While it’s still undecided whether Ingalls gets LHA-8, it is definitely getting LPD-28, an additional amphib added to the budget under pressure from Congress. The Navy is looking at “what would be commensurate at BIW to balance that out,” Stackley said. Since LPD-28 won’t be formally awarded until late next year, he said, “we have time and tools available to balance out that agreement with both shipyards.”

(For those of you following along at home, you’re right, this adds up to seven shipyards — Austal, Bath, Electric Boat, Ingalls, Marinette, NASSCO, and Newport — not eight. After several experts we asked scratched their heads, Navy public affairs dug up the missing eighth: VT Halter Marine in Pascagoula, which builds T-AGS oceanographic survey ships).

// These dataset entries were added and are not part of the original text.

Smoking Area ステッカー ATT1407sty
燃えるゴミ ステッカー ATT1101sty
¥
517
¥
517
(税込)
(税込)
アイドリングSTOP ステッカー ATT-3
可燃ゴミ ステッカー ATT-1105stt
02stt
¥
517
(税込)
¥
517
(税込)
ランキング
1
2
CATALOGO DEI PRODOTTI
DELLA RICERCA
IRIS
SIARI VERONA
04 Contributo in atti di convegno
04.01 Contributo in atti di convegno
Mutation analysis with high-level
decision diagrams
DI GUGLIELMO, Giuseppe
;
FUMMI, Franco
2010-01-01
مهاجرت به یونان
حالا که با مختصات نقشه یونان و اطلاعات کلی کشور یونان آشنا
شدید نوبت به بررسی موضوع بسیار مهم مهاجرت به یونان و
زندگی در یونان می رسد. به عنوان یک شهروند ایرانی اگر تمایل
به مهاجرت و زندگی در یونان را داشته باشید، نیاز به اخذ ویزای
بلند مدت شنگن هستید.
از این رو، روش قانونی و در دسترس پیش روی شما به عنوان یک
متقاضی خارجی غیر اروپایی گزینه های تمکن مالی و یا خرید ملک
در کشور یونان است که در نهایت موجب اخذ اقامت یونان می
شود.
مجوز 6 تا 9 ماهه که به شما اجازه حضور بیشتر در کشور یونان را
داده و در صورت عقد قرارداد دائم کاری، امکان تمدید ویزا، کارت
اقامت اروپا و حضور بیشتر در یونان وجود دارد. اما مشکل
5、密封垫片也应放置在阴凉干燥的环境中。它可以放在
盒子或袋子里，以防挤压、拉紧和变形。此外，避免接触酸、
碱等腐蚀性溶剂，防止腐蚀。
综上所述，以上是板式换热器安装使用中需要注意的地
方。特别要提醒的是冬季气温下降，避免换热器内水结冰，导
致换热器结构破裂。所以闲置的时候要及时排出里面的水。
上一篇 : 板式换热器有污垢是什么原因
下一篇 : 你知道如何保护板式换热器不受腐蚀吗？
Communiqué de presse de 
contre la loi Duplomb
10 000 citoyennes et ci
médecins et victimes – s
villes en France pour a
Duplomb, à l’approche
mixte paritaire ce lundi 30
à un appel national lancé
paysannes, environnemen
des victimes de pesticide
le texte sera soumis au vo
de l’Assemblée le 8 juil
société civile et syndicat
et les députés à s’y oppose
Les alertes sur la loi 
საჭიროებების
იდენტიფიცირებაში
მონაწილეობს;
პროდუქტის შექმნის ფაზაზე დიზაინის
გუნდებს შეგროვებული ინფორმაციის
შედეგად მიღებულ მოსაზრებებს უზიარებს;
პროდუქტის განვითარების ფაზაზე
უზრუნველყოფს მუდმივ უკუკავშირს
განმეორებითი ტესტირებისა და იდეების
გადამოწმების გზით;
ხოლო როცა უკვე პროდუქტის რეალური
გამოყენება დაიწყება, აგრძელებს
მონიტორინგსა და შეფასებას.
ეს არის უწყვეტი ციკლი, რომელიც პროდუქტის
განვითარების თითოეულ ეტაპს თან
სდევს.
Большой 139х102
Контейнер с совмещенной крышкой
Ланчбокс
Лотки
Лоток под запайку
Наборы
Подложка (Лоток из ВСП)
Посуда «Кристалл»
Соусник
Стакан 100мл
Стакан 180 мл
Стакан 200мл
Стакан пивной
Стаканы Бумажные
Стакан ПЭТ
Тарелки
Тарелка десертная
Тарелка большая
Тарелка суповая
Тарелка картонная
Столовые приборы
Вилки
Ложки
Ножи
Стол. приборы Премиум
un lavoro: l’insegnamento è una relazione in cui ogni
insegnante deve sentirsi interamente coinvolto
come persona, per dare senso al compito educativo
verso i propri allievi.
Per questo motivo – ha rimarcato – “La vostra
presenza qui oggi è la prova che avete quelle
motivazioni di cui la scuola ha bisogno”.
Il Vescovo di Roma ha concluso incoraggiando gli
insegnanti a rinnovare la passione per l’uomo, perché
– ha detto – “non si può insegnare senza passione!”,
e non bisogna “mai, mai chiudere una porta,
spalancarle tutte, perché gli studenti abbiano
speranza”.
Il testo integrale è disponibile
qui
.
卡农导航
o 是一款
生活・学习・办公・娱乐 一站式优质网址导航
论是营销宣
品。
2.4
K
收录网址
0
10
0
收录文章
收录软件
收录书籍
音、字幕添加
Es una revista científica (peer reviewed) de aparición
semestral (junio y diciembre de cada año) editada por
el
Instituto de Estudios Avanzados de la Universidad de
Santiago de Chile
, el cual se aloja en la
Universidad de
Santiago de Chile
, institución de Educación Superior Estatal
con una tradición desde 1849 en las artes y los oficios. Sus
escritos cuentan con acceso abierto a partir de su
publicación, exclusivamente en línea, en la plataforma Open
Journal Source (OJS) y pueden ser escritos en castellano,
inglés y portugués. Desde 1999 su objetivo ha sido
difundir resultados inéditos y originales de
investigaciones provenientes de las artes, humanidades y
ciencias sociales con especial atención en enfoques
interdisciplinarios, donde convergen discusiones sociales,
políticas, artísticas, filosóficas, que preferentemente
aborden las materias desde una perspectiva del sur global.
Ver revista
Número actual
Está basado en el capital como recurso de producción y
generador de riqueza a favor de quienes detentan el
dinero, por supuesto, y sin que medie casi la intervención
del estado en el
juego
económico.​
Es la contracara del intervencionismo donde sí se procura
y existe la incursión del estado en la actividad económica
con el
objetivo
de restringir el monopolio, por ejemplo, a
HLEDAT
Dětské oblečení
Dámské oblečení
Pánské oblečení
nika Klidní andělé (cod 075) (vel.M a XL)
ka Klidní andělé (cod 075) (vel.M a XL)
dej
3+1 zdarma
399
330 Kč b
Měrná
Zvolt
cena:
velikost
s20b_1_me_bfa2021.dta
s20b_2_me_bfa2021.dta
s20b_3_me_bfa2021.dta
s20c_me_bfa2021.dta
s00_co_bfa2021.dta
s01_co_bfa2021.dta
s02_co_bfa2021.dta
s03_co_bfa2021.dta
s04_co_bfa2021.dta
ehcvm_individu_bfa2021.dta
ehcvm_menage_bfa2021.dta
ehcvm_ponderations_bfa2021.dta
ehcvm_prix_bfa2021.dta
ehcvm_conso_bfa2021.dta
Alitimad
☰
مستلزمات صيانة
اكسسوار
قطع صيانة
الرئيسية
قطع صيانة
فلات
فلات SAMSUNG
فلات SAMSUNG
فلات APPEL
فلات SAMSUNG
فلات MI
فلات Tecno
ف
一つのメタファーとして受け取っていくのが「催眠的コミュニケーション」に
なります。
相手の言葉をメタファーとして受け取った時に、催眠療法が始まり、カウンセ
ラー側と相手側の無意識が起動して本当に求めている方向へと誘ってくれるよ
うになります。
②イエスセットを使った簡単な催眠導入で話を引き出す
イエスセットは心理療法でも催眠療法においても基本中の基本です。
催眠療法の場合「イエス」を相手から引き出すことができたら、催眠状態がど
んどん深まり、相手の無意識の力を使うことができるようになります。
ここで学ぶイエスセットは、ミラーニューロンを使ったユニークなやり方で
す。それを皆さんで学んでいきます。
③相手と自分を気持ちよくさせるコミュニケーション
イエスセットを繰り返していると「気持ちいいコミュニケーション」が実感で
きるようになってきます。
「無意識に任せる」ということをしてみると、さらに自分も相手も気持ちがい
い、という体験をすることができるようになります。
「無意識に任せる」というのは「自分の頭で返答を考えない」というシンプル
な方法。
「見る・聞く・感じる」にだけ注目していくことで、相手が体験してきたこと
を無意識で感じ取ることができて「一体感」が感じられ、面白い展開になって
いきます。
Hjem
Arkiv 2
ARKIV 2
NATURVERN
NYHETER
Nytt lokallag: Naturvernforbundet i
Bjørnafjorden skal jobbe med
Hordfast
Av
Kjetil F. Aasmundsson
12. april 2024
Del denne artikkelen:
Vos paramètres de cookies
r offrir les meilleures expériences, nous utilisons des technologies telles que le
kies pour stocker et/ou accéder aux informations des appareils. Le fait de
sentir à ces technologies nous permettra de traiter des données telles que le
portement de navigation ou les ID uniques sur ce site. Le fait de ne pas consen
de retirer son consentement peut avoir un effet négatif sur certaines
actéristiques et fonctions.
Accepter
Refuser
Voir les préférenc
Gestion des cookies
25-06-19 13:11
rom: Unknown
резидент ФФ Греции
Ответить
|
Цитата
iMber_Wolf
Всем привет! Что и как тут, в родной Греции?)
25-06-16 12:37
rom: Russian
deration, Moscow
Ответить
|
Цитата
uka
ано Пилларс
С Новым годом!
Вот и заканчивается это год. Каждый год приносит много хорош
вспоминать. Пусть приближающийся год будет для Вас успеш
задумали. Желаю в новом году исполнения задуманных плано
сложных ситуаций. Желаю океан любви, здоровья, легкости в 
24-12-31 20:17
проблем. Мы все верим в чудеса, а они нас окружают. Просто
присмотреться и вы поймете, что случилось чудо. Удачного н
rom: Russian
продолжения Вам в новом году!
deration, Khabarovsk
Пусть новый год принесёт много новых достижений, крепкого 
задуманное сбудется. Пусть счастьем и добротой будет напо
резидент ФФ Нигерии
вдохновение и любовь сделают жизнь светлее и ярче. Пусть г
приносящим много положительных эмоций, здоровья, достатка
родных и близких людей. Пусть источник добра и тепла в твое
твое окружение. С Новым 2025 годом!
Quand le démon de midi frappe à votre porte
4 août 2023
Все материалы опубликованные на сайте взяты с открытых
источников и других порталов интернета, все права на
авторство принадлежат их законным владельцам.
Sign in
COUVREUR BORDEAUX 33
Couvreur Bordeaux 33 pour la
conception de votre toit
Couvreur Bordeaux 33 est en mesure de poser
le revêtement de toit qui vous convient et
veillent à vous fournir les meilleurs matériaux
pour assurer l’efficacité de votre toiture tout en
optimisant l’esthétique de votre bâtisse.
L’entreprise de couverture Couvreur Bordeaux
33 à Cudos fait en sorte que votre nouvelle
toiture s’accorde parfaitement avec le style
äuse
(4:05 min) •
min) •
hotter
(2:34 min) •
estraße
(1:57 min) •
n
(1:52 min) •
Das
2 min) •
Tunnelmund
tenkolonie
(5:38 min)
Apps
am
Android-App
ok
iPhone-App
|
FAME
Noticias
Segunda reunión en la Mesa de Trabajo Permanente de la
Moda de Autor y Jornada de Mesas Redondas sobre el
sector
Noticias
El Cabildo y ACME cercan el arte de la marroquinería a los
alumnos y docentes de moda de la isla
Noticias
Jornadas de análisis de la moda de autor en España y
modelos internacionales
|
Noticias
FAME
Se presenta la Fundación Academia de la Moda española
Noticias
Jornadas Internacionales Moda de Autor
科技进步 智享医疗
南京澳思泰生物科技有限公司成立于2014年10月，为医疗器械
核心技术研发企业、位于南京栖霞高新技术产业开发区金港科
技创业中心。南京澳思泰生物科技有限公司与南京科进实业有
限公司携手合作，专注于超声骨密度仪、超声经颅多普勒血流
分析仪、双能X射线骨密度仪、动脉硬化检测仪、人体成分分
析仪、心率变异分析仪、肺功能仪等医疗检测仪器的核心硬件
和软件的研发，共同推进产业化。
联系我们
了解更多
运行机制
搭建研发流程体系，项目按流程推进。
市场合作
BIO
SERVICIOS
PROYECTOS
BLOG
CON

Is this elaborate balancing really all necessary? Or is Stackley being a little alarmist when he says half the shipyards are on living on the brink?

“Stackley is the sharpest acquisition exec that any service has had for a long time,” Thompson said. “He is simply stating the reality the number of warships the Navy buys is relatively low and even the biggest yards are dependent on programs that can’t tolerate any changes.”

 

Updated 5:10 pm with information on VT Halter Marine.